Saved data entries →
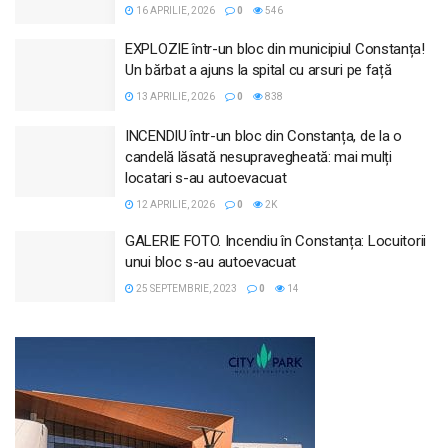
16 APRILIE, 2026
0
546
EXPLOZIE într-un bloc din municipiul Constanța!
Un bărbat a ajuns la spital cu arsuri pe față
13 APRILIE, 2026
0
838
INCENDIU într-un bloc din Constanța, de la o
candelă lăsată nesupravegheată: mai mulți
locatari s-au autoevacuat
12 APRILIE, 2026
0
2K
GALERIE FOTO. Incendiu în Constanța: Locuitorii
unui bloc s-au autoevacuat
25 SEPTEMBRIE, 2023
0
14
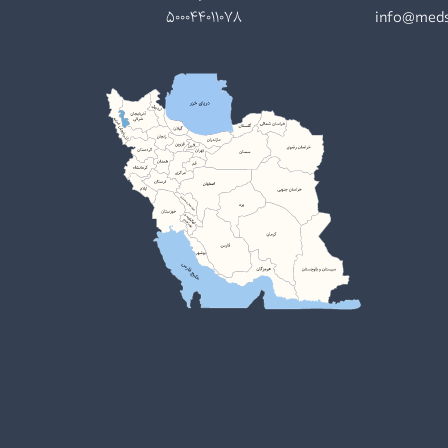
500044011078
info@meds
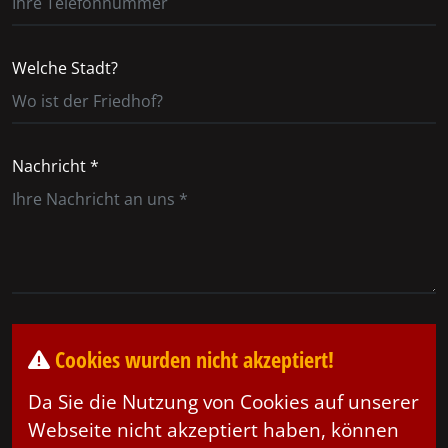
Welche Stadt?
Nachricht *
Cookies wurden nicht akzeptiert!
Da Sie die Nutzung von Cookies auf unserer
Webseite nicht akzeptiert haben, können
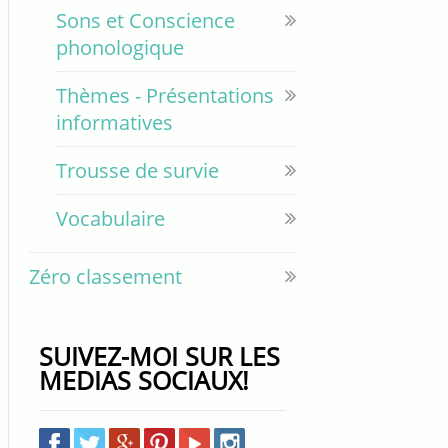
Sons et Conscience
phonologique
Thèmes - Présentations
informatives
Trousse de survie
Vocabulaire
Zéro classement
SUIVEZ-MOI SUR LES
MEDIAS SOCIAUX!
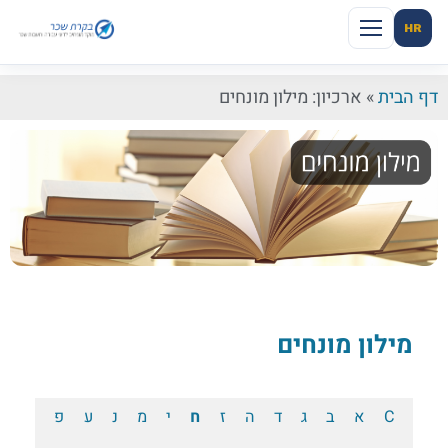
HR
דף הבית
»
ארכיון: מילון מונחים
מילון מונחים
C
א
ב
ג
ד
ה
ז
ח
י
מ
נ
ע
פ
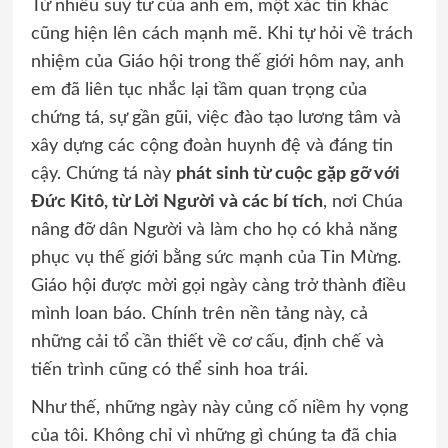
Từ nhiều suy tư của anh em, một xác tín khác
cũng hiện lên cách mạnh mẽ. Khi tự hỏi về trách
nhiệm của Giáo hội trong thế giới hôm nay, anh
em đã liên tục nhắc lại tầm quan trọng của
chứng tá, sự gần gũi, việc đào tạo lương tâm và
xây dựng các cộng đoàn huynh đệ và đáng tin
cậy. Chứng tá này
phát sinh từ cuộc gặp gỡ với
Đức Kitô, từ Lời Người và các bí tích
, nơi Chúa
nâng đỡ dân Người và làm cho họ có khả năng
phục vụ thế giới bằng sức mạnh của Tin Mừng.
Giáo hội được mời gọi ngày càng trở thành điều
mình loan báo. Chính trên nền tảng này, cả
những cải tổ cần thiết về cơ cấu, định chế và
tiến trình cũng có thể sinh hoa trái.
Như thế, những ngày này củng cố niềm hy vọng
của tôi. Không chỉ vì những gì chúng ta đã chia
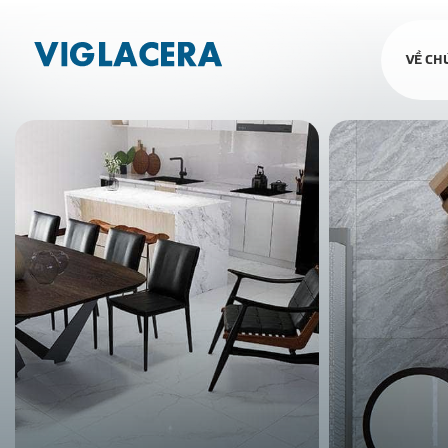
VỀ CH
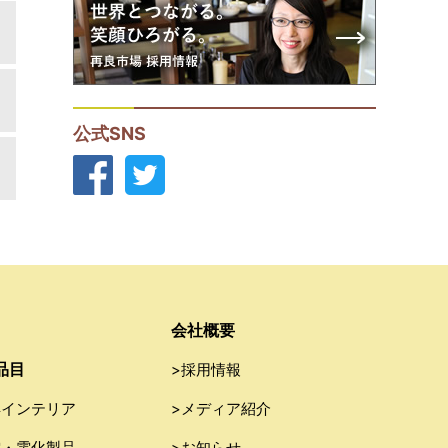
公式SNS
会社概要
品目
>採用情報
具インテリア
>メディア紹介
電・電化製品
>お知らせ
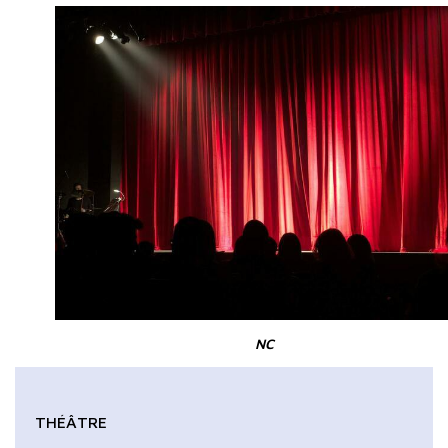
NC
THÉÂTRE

ACTIVITY → Which lines in the rows above contain the string "APRILIE"? Report each of them in full, matching case exactly.

REPLY →
16 APRILIE, 2026
13 APRILIE, 2026
12 APRILIE, 2026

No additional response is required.